Monday, February 27, 2012

Ode to my Universe

The sun never sets, the sun never rises.  Our world spins endlessly around as we all try to find our places, never to touch the immutable and still.  Not one person will ever find their true place, as the place they inhabit will never stay the same.  Among other things, truly living is having a place in the no-place of all places.  Being vigorously alive requires us to interact with our world as if it is brand new with every spin of the planet, with every flick of the light switch.

The Universe is my home and my deity.  The world is my bedroom, and all matter my pillow.  My nightstand is the black night sky, where I place my astral headphones.  I listen, I feel, and I sense what passes by me.  My inner voice communes with my environment, and my mind acts as diplomat between the world and the true me. I have few values; my values are my passions.  I befriend people from all walks of life.  I love and respect everybody and everything, even the people I aggressively hate.  I resonate with everything genuine and alive, especially those who are different from me.  I try to be like everybody in their best ways, which makes me unique.  Nobody knows who I know, or what I know about who I know, so nobody can become what is me.

Tonight, I will sleep.  Tonight, I will wake up.  Tonight I will spend years, I will become wise, I will laugh, I will ingrain myself into the Universe until I can feel my roots spread across its entirety.  As I owe everything to the Universe, I will join it.

Thursday, February 2, 2012

Phonemes, in General

(housekeeping) So, after a few weeks of classes, I've settled into my new semester.  I think I've also got a pretty good routine that will keep me going throughout the semester.  Actually, I'm almost bored with the amount of work that I have in my classes.  I may be in class or commuting the majority of the day, but I still feel really good most of the time - in health and in spirit.  That's probably a sign that I'm doing the right things.  Having so much going on in my life keeps me engaged, getting my gears turning in linguistics and neuropsychology.  I'm starting to put a few pieces together for my master plan:

In general, I'm trying to figure out how I can apply human linguistic analysis to a non-human model.  There is much variation in human languages, but they follow certain general principles in many cases.  All the same, those principles are not laws, and language can work in many fundamentally different ways.  Just two years ago, linguists discovered a completely new sound producible by the human vocal apparatus (can't find specifics).
+

"Some of the click-using languages of Africa had more than 100 phonemes, while Hawaii, New Zealand Maori and other Polynesian languages had only 13.

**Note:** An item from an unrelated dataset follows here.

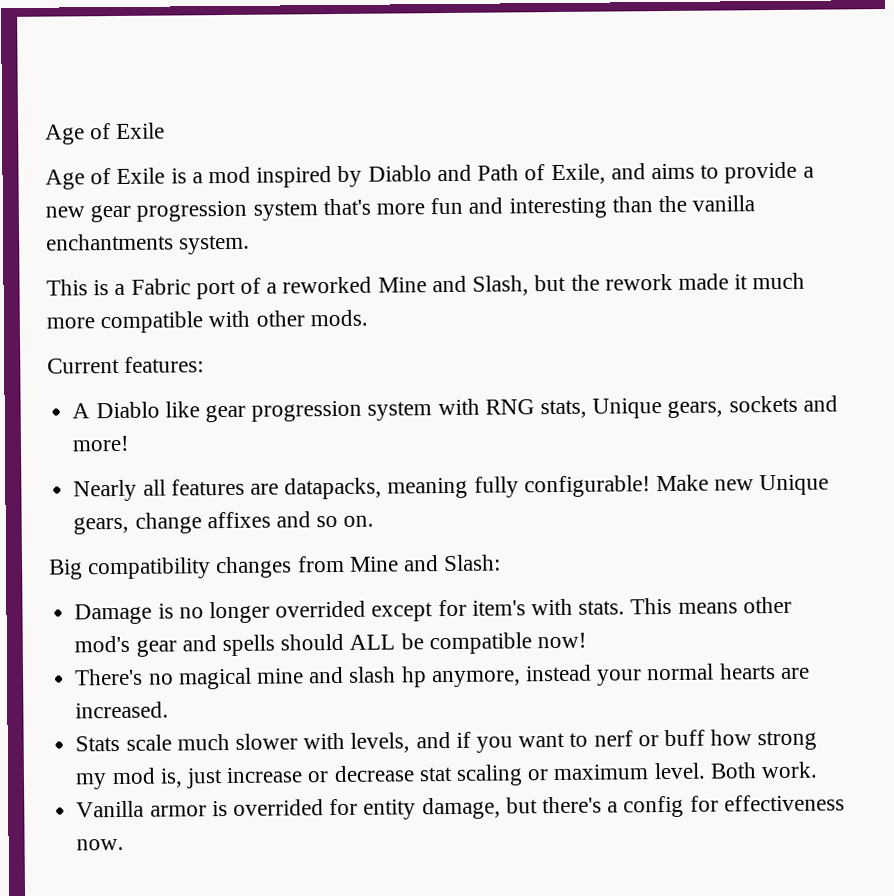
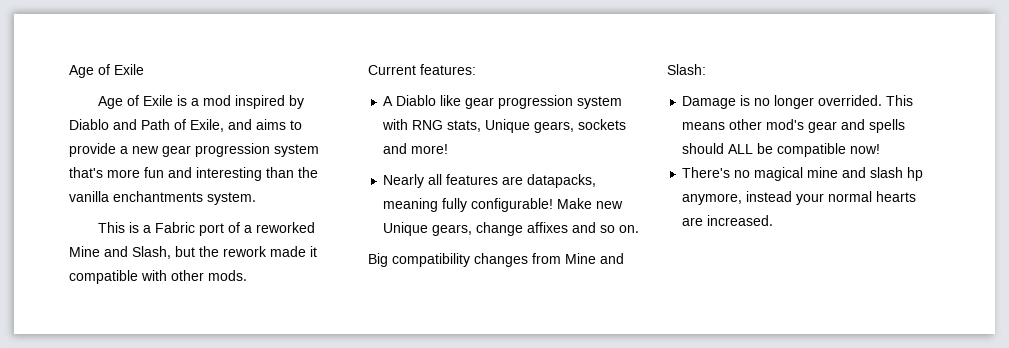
[752,272,806,290] [46,317,95,329] much more -> (317, 251) none
[275,598,626,622] overrided except for item's with stats. -> [818,95,883,106] overrided.
[75,729,818,753] [75,761,819,790] [76,794,845,820] [76,838,125,851] // Stats scale much slower with levels, and if you want to nerf or buff how strong my mod is, just increase or decrease stat scaling or maximum level. Both work. // Vanilla armor is overrided for entity damage, but there's a config for effectiveness now. -> (774, 220) none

English had 45 phonemes." (Michael Field)

+
People can discriminate between multitudes of sounds unrelated to language, and gaining the ability to identify individual sounds is as simple as being a baby.  Most learning of language comes passively, as humans adapt to fit the sound structures they observe in their lives into their brain as a language.  Well, as a specific language.  Any baby can learn any language, so the ability to learn language is pretty nonspecific to which language is being learned.

The hypothesis that I have so far is this:  identifying and recreating the genetic structure of the brain that allows for language should equal to finding a general function of the brain as opposed to a hyper specific one.  That makes things more feasible.  It may also make things more difficult - if it is hard to isolate which genetic structures code for the language system, say because it's too interrelated to other complex pathways, then it will be a nightmare trying to elucidate the mechanisms responsible for language.

(this is almost a hypothesis about my undergraduate education as opposed to what research needs to be done.  I don't really know what is known by science, so I don't know how much of the above questions are redundant with textbooks about this stuff.)

One more important hypothesis I have is that, for whatever language a nonhuman animal used, it would most likely be comprehensible by humans if it could be divided into phonemes.  Likewise, if the same cognitive capacity for language that humans have were to be hardwired into the brain of a nonhuman animal, then they would be able to interpret any comprehensible, structured set of phonemes that humans could produce.